My application does not scale for multiple GPUs. It always is a bit slower on more GPUs than on less.

I could figure out, that a cl::Buffer-Object is causing this. I use the Buffer as follows:

First I create a usual array with malloc() which includes 20 elements (they are filled later):

int* pOverlap_region = (int*) malloc(80);

After it is filled I create the Buffer-Object:

cl::Buffer overlap_region = cl::Buffer::Buffer(
this->context.getOpenCLContext(), CL_MEM_COPY_HOST_PTR, 80, pOverlap_region, &err);

this->context.getOpenCLContext() returns the context.

Then it is set as an argument for the kernel:

err |= kernel.setArg(3, (cl::Buffer) overlap_region);

If this Buffer is created and not set as an argument, the application scales on multi-GPU.

Does anybody know why the behaviour is like this?

Thanks for your replies

OpenCL does not make many promises about buffers that are shared by multiple devices, although this is discussed briefly in Appendix A.1 of the OpenCL 1.0 specification.

In general it should be valid to use it on multiple devices at the same time as long as it is not modified - modifying shared buffers requires explicit synchronization (see appendix) or the results is undefined.

Another question is what the NVIDIA implementation of OpenCL does in such circumstances.
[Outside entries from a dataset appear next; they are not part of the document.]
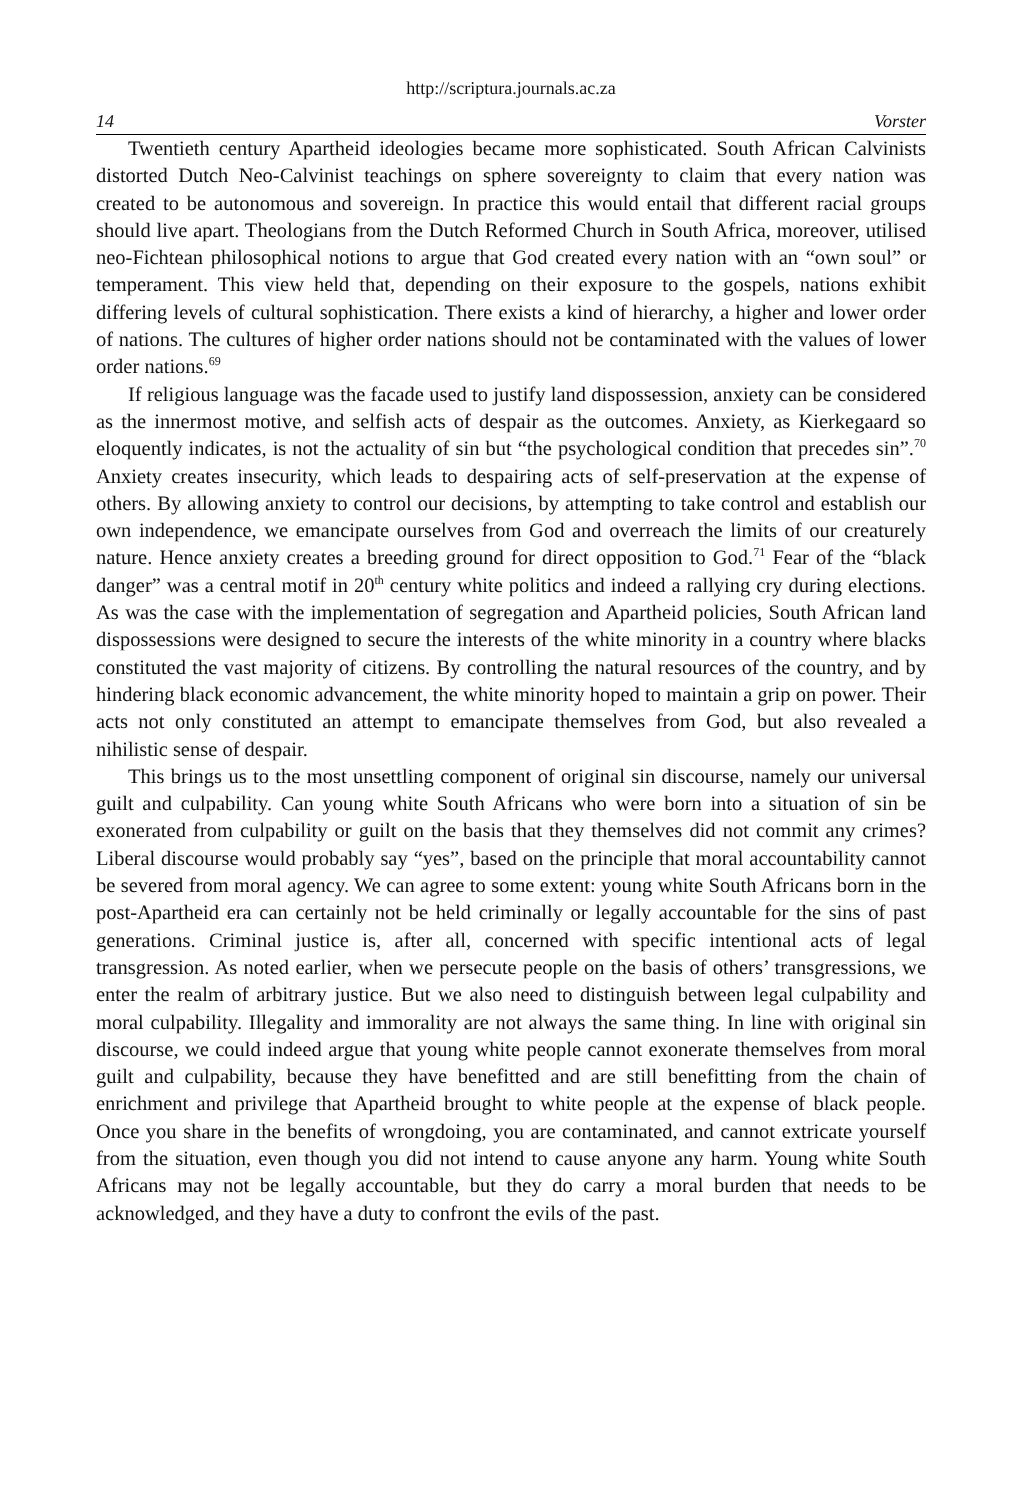http://scriptura.journals.ac.za
14 Vorster
Twentieth century Apartheid ideologies became more sophisticated. South African Calvinists distorted Dutch Neo-Calvinist teachings on sphere sovereignty to claim that every nation was created to be autonomous and sovereign. In practice this would entail that different racial groups should live apart. Theologians from the Dutch Reformed Church in South Africa, moreover, utilised neo-Fichtean philosophical notions to argue that God created every nation with an “own soul” or temperament. This view held that, depending on their exposure to the gospels, nations exhibit differing levels of cultural sophistication. There exists a kind of hierarchy, a higher and lower order of nations. The cultures of higher order nations should not be contaminated with the values of lower order nations.<sup>69</sup>
If religious language was the facade used to justify land dispossession, anxiety can be considered as the innermost motive, and selfish acts of despair as the outcomes. Anxiety, as Kierkegaard so eloquently indicates, is not the actuality of sin but “the psychological condition that precedes sin”.<sup>70</sup> Anxiety creates insecurity, which leads to despairing acts of self-preservation at the expense of others. By allowing anxiety to control our decisions, by attempting to take control and establish our own independence, we emancipate ourselves from God and overreach the limits of our creaturely nature. Hence anxiety creates a breeding ground for direct opposition to God.<sup>71</sup> Fear of the “black danger” was a central motif in 20<sup>th</sup> century white politics and indeed a rallying cry during elections. As was the case with the implementation of segregation and Apartheid policies, South African land dispossessions were designed to secure the interests of the white minority in a country where blacks constituted the vast majority of citizens. By controlling the natural resources of the country, and by hindering black economic advancement, the white minority hoped to maintain a grip on power. Their acts not only constituted an attempt to emancipate themselves from God, but also revealed a nihilistic sense of despair.
This brings us to the most unsettling component of original sin discourse, namely our universal guilt and culpability. Can young white South Africans who were born into a situation of sin be exonerated from culpability or guilt on the basis that they themselves did not commit any crimes? Liberal discourse would probably say “yes”, based on the principle that moral accountability cannot be severed from moral agency. We can agree to some extent: young white South Africans born in the post-Apartheid era can certainly not be held criminally or legally accountable for the sins of past generations. Criminal justice is, after all, concerned with specific intentional acts of legal transgression. As noted earlier, when we persecute people on the basis of others’ transgressions, we enter the realm of arbitrary justice. But we also need to distinguish between legal culpability and moral culpability. Illegality and immorality are not always the same thing. In line with original sin discourse, we could indeed argue that young white people cannot exonerate themselves from moral guilt and culpability, because they have benefitted and are still benefitting from the chain of enrichment and privilege that Apartheid brought to white people at the expense of black people. Once you share in the benefits of wrongdoing, you are contaminated, and cannot extricate yourself from the situation, even though you did not intend to cause anyone any harm. Young white South Africans may not be legally accountable, but they do carry a moral burden that needs to be acknowledged, and they have a duty to confront the evils of the past.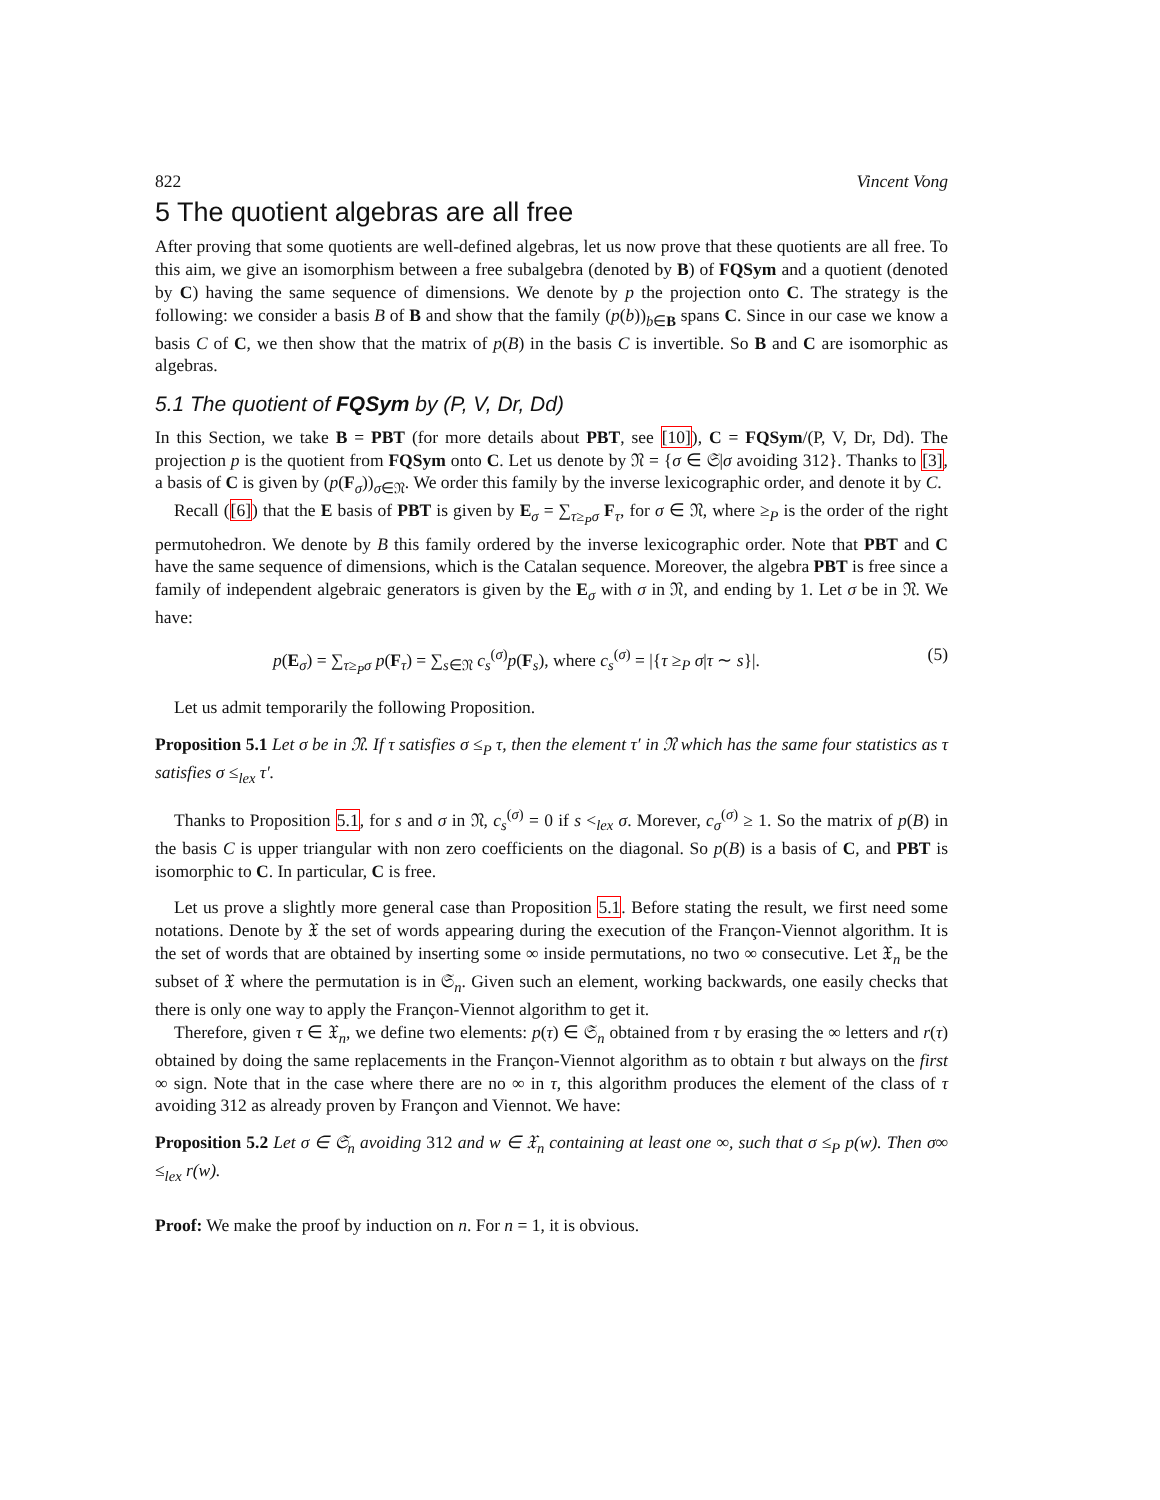822 Vincent Vong
5 The quotient algebras are all free
After proving that some quotients are well-defined algebras, let us now prove that these quotients are all free. To this aim, we give an isomorphism between a free subalgebra (denoted by B) of FQSym and a quotient (denoted by C) having the same sequence of dimensions. We denote by p the projection onto C. The strategy is the following: we consider a basis B of B and show that the family (p(b))<sub>b∈B</sub> spans C. Since in our case we know a basis C of C, we then show that the matrix of p(B) in the basis C is invertible. So B and C are isomorphic as algebras.
5.1 The quotient of FQSym by (P, V, Dr, Dd)
In this Section, we take B = PBT (for more details about PBT, see [10]), C = FQSym/(P, V, Dr, Dd). The projection p is the quotient from FQSym onto C. Let us denote by 𝔑 = {σ ∈ 𝔖|σ avoiding 312}. Thanks to [3], a basis of C is given by (p(F<sub>σ</sub>))<sub>σ∈𝔑</sub>. We order this family by the inverse lexicographic order, and denote it by C.
Recall ([6]) that the E basis of PBT is given by E<sub>σ</sub> = ∑<sub>τ≥<sub>P</sub>σ</sub> F<sub>τ</sub>, for σ ∈ 𝔑, where ≥<sub>P</sub> is the order of the right permutohedron. We denote by B this family ordered by the inverse lexicographic order. Note that PBT and C have the same sequence of dimensions, which is the Catalan sequence. Moreover, the algebra PBT is free since a family of independent algebraic generators is given by the E<sub>σ</sub> with σ in 𝔑, and ending by 1. Let σ be in 𝔑. We have:
p(E<sub>σ</sub>) = ∑<sub>τ≥<sub>P</sub>σ</sub> p(F<sub>τ</sub>) = ∑<sub>s∈𝔑</sub> c<sub>s</sub><sup>(σ)</sup>p(F<sub>s</sub>), where c<sub>s</sub><sup>(σ)</sup> = |{τ ≥<sub>P</sub> σ|τ ∼ s}|. (5)
Let us admit temporarily the following Proposition.
Proposition 5.1 Let σ be in 𝔑. If τ satisfies σ ≤<sub>P</sub> τ, then the element τ′ in 𝔑 which has the same four statistics as τ satisfies σ ≤<sub>lex</sub> τ′.
Thanks to Proposition 5.1, for s and σ in 𝔑, c<sub>s</sub><sup>(σ)</sup> = 0 if s <<sub>lex</sub> σ. Morever, c<sub>σ</sub><sup>(σ)</sup> ≥ 1. So the matrix of p(B) in the basis C is upper triangular with non zero coefficients on the diagonal. So p(B) is a basis of C, and PBT is isomorphic to C. In particular, C is free.
Let us prove a slightly more general case than Proposition 5.1. Before stating the result, we first need some notations. Denote by 𝔛 the set of words appearing during the execution of the Françon-Viennot algorithm. It is the set of words that are obtained by inserting some ∞ inside permutations, no two ∞ consecutive. Let 𝔛<sub>n</sub> be the subset of 𝔛 where the permutation is in 𝔖<sub>n</sub>. Given such an element, working backwards, one easily checks that there is only one way to apply the Françon-Viennot algorithm to get it.
Therefore, given τ ∈ 𝔛<sub>n</sub>, we define two elements: p(τ) ∈ 𝔖<sub>n</sub> obtained from τ by erasing the ∞ letters and r(τ) obtained by doing the same replacements in the Françon-Viennot algorithm as to obtain τ but always on the first ∞ sign. Note that in the case where there are no ∞ in τ, this algorithm produces the element of the class of τ avoiding 312 as already proven by Françon and Viennot. We have:
Proposition 5.2 Let σ ∈ 𝔖<sub>n</sub> avoiding 312 and w ∈ 𝔛<sub>n</sub> containing at least one ∞, such that σ ≤<sub>P</sub> p(w). Then σ∞ ≤<sub>lex</sub> r(w).
Proof: We make the proof by induction on n. For n = 1, it is obvious.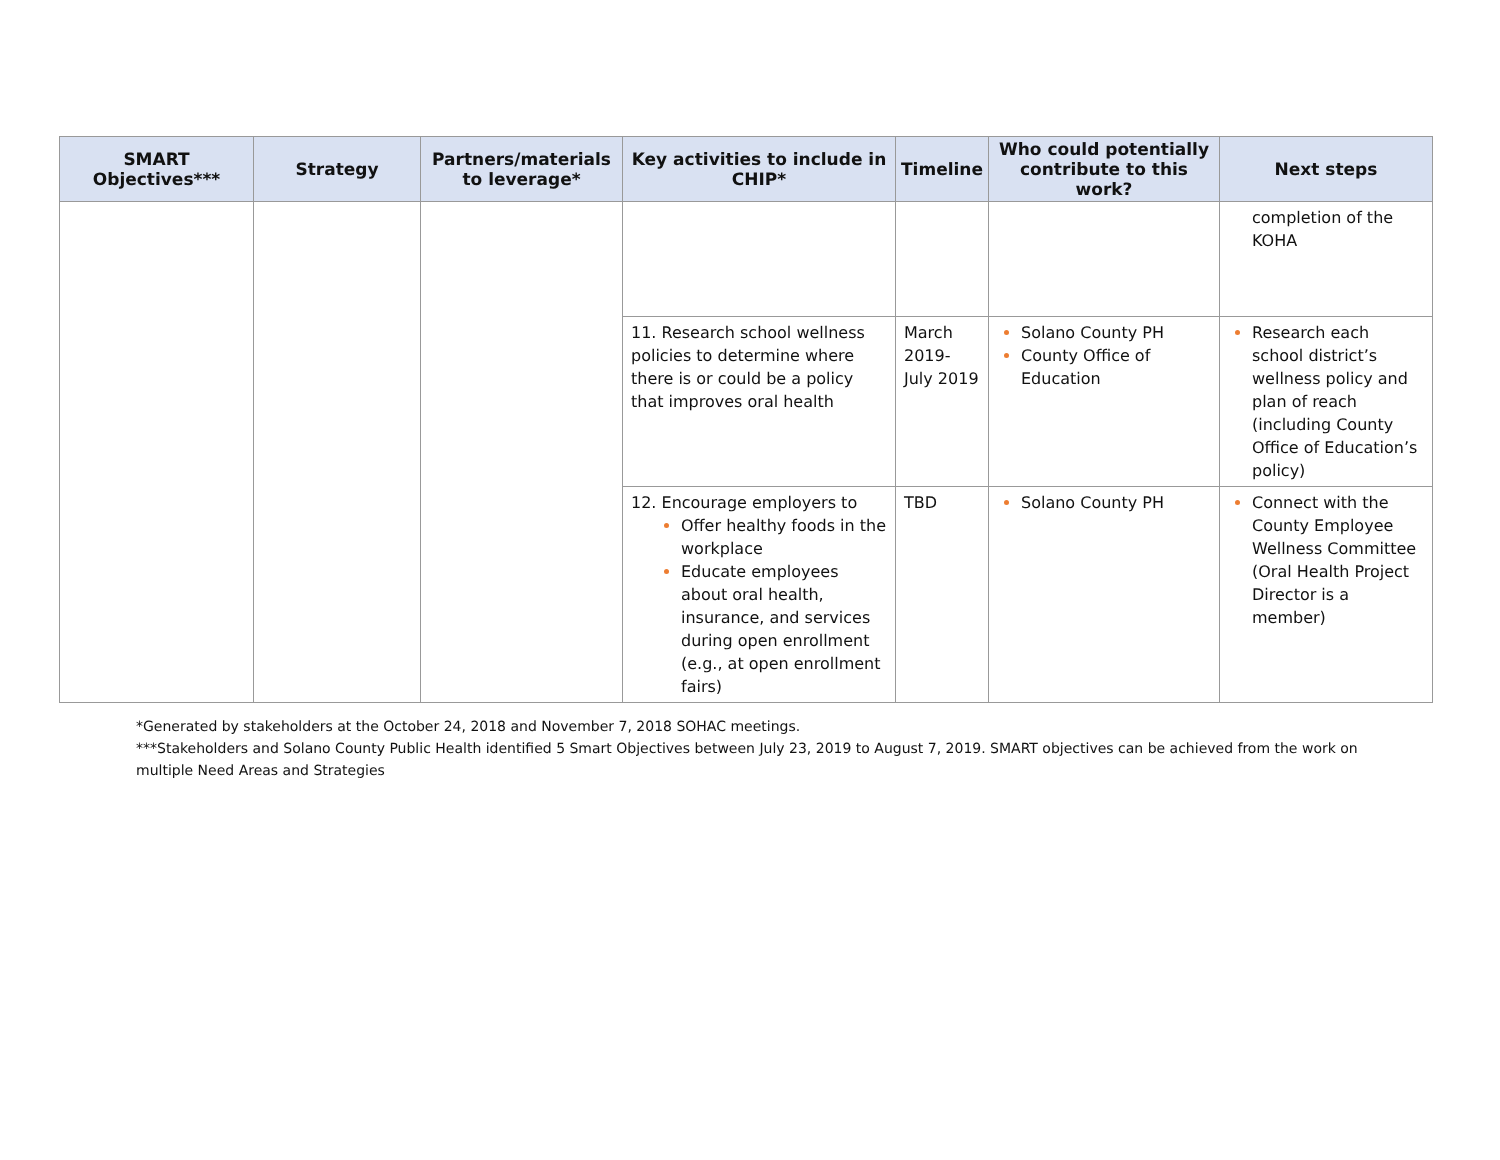| SMART Objectives*** | Strategy | Partners/materials to leverage* | Key activities to include in CHIP* | Timeline | Who could potentially contribute to this work? | Next steps |
| --- | --- | --- | --- | --- | --- | --- |
| | | | | | | completion of the KOHA |
| | | | 11. Research school wellness policies to determine where there is or could be a policy that improves oral health | March 2019-July 2019 | Solano County PH County Office of Education | Research each school district’s wellness policy and plan of reach (including County Office of Education’s policy) |
| | | | 12. Encourage employers to Offer healthy foods in the workplace Educate employees about oral health, insurance, and services during open enrollment (e.g., at open enrollment fairs) | TBD | Solano County PH | Connect with the County Employee Wellness Committee (Oral Health Project Director is a member) |
*Generated by stakeholders at the October 24, 2018 and November 7, 2018 SOHAC meetings.
***Stakeholders and Solano County Public Health identified 5 Smart Objectives between July 23, 2019 to August 7, 2019. SMART objectives can be achieved from the work on multiple Need Areas and Strategies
If the NVIDIA implementation somehow serializes kernel calls on different platforms that share resources, this would be an explanation.

The easiest way to find out would be to use the profiler (either the computeprof application or the low-level interface that writes simple text log or csv formatted files. Looking at the time stamps for invocation and GPU start and end time, you could easily find out what happens.